So I decided to try Simple XML Serialization instead. This worked really well and caused no problems in the Local environment. However, when I deployed this to Google I was hit by the Sandbox limitations for Reflection. When Simple scans your classes to build its "schema" it calls setAccessible(true) on every method and constructor it finds all the way up the hierarchy to Object. This violates the sandbox restriction: "An application cannot reflect against any other classes not belonging to itself, and it can not use the setAccessible() method to circumvent these restrictions." App Engine throws a SecurityException when you try to call setAccessible(true) on one of its classes.

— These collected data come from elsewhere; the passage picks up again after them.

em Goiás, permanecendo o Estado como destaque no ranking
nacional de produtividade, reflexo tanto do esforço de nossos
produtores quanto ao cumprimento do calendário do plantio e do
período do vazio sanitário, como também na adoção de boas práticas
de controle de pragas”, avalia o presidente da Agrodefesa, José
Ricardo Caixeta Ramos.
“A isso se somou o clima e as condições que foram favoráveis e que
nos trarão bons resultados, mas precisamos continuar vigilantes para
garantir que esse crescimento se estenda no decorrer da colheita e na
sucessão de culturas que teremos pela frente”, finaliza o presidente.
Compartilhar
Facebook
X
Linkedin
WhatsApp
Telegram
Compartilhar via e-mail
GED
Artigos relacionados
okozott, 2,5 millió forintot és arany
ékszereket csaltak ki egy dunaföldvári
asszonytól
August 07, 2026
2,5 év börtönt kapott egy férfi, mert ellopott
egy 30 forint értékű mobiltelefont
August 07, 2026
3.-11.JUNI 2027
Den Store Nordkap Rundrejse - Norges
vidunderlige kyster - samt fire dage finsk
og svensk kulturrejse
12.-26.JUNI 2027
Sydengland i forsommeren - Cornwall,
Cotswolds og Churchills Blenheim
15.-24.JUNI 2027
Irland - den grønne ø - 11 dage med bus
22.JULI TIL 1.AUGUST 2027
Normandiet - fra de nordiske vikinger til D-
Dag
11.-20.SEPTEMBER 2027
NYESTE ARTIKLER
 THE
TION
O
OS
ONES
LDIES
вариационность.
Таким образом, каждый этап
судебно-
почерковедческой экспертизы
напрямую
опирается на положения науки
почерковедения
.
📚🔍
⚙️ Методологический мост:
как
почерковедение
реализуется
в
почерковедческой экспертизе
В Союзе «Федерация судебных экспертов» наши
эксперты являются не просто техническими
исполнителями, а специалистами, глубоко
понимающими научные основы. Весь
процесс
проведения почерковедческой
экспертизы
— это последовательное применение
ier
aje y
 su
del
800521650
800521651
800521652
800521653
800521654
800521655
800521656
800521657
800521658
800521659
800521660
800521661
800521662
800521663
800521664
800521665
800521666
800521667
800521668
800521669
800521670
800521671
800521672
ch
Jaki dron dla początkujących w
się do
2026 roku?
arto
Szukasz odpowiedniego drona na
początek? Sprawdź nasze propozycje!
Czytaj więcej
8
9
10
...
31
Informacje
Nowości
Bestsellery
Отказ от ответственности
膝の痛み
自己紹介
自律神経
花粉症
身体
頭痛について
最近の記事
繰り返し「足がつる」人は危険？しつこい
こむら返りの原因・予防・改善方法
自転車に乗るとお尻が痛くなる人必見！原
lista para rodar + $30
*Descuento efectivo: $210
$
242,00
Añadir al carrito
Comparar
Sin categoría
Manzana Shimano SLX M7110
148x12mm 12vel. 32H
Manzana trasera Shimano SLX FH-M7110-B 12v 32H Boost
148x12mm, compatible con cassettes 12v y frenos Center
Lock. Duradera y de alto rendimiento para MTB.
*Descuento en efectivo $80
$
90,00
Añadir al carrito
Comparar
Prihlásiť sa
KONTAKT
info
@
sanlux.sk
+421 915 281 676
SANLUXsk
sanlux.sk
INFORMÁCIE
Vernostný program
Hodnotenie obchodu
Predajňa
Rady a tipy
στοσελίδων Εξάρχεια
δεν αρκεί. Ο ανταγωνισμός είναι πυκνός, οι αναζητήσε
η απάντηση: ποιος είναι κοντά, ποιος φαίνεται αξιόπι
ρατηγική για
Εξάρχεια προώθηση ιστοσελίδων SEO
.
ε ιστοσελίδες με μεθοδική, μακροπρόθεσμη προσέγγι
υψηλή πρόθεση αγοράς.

For my purposes, and probably the majority case, I do not need to serialize or deserialize to any non-public method of any superclasses other than my own. So given this I decided to absorb any SecurityExceptions thrown during the scanning process thus leaving those methods out of the "schema". Two minor changes are required to the source. The scan methods in org.simpleframework.xml.core.ClassScanner and org.simpleframework.xml.core.ConstructrorScanner both need a try..catch block added like so:
//ClassScanner
   private void scan(Class real, Class type) throws Exception {
      Method[] method = type.getDeclaredMethods();

      for(int i = 0; i < method.length; i++) {
         Method next = method[i];
         try { 
          if(!next.isAccessible()) {
             next.setAccessible(true);
          }
          scan(next);
        } catch (SecurityException e) {
   // Absorb this
        }

      }     
   }

//ConstructorScanner
   private void scan(Class type) throws Exception {
      Constructor[] array = type.getDeclaredConstructors();
      
      for(Constructor factory: array){
         ClassMap map = new ClassMap(type);
         
         try {
          if(!factory.isAccessible()) {
             factory.setAccessible(true);
          }
          scan(factory, map);
         } catch (SecurityException e) {
   // Absorb this
         }
          
      } 
   }
This works well now in the Local and Deployed environments. Perhaps Simple would benefit from a mode or an option on the @Root annotation to specify the depth of class scanning as an alternative to this work around. I will post this on the Simple mailing list and report back.

UPDATE:
The author of Simple has responded to my post on the mailing list saying that my fix above will be added to the next release.